July 28, 2009 3:15 PM
This is the first installment in a three-part series examining the climate of fear within the immigrant community in Suffolk County.
When a report was released last Wednesday detailing widespread misconduct by immigration agents during raids in Long Island and New Jersey*, Suffolk County Executive Steve Levy--who never publicly opposed the operations--gave his take on the findings. As you might have guessed from Levy's anti-immigrant reputation, he didn't issue an apology or commiserate with those who were subjected to raids. He sided with the agents. "It is a sad day when law enforcement officers who are merely seeking to enforce the law are characterized as 'bad guys,'" Levy said.
Keep that statement in mind as we go over some of the facts from the report, which found that the raids by Immigration and Customs Enforcement (ICE) agents were inappropriately executed, leading to gross civil rights violations. Stats were draw from raids between January 2006 and April 2008. Here are some of the key points of the report:
--Although the objective of the immigration home raids was to seek out high-priority targets that posed a threat to society, roughly two-thirds of those arrested by agents weren't dangerous targets. For the majority of those picked up during these operations, it was a problem of being in the wrong place at the wrong time, the report says. At its most basic level, this undertaking was flawed, since it disregarded it's mission and sought to lock up immigrants, regardless of criminal background.

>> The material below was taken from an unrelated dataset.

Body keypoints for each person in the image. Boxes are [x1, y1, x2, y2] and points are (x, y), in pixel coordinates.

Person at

--The report found "a pattern of ICE agents physically pushing and breaking their way into private homes in direct violation of the Fourth Amendment of the Constitution." The immigration enforcement agency does not obtain judicial warrants for their home operations, so who knows how indiscriminate these break-ins actually were. Imagine if someone knocked down the door of your house without a warrant because you lived in a certain neighborhood, and how violated and terrorized you would feel. What makes this type of violation worse is that, as we stated above, this operation went after a much broader range of people than the criminal targets the agents were supposed to be pursuing.

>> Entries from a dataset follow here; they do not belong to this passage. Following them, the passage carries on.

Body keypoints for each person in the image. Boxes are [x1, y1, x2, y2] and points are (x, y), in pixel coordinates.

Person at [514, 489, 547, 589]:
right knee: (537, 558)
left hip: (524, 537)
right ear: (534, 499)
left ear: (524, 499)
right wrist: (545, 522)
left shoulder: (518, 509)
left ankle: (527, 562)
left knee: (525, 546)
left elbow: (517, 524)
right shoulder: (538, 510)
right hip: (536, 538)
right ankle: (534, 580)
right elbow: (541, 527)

--Once inside homes, immigration agents abandoned their predetermined targets and seized residents "in an apparent effort to meet inflated arrest expectations." So someone breaks down the door of your home, cuffs you or your loved ones, and then takes you away--against the objective of the whole operation--just to fill a quota? How would you feel?

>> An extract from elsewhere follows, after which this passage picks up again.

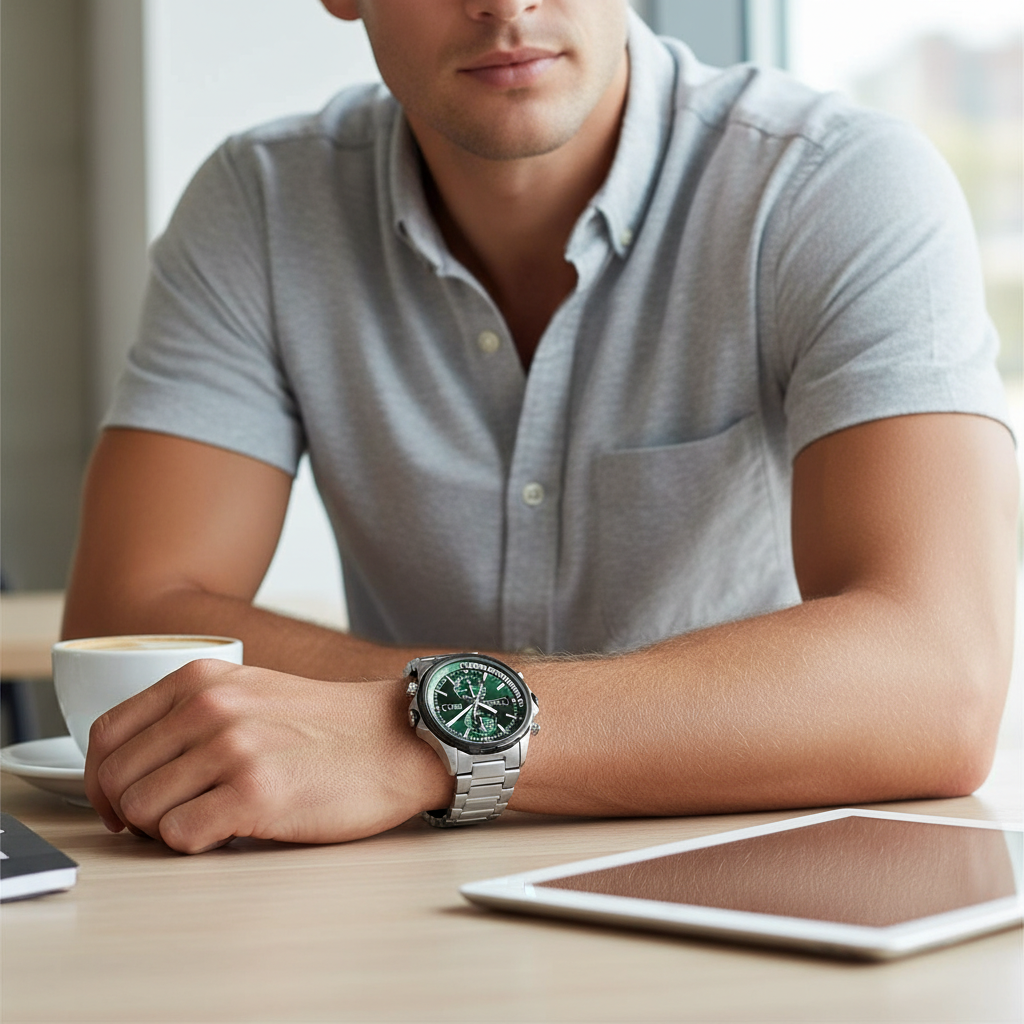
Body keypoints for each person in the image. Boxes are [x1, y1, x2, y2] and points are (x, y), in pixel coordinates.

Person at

--In the raids, Latinos were disproportionally likely to get arrested without the agents articulating a reason. "Indeed, approximately 90% of the collateral arrest records reviewed, where ICE officers did not note any basis for seizing and questioning the individual, were of Latino men and women - though Latinos represented only 66% of target arrests." These agents were fishing for illegal immigrants by violating the rights of hundreds of Latinos, not to mention the fact that those actions exceed the focus of the operation.
Now consider all the instances of misconduct mentioned in the report, and weigh them against Steve Levy's reaction. He chastised the press and the public for considering these immigration agents "bad guys." But how else would you consider someone who breaks into your home? Someone who hunts you down because of your complexion, because of the neighborhood you live in, because you speak a certain language? Someone who would be willing to defy the sanctioned objectives of their operation--which was to find a select group of dangerous people--throw civil liberties out the door, and disregard the rights of area Latinos to satisfy their hunt for undocumented immigrants.
No one would endorse this sort of behavior if it was happening in their house or in their neighborhood. And it's easy to see how this type of state-sanctioned harassment could lead immigrants and Latinos in Suffolk to fear the local government, especially when the person who should be denouncing these incidents the loudest seems to be giving them his full support.
In my next installment, I'll look at what happens when residents are fearful of their own community government.
*The report was release by the Immigration Justice Clinic of the Benjamin N. Cardozo School of Law at Yeshiva University and funded by the Hagedorn Foundation.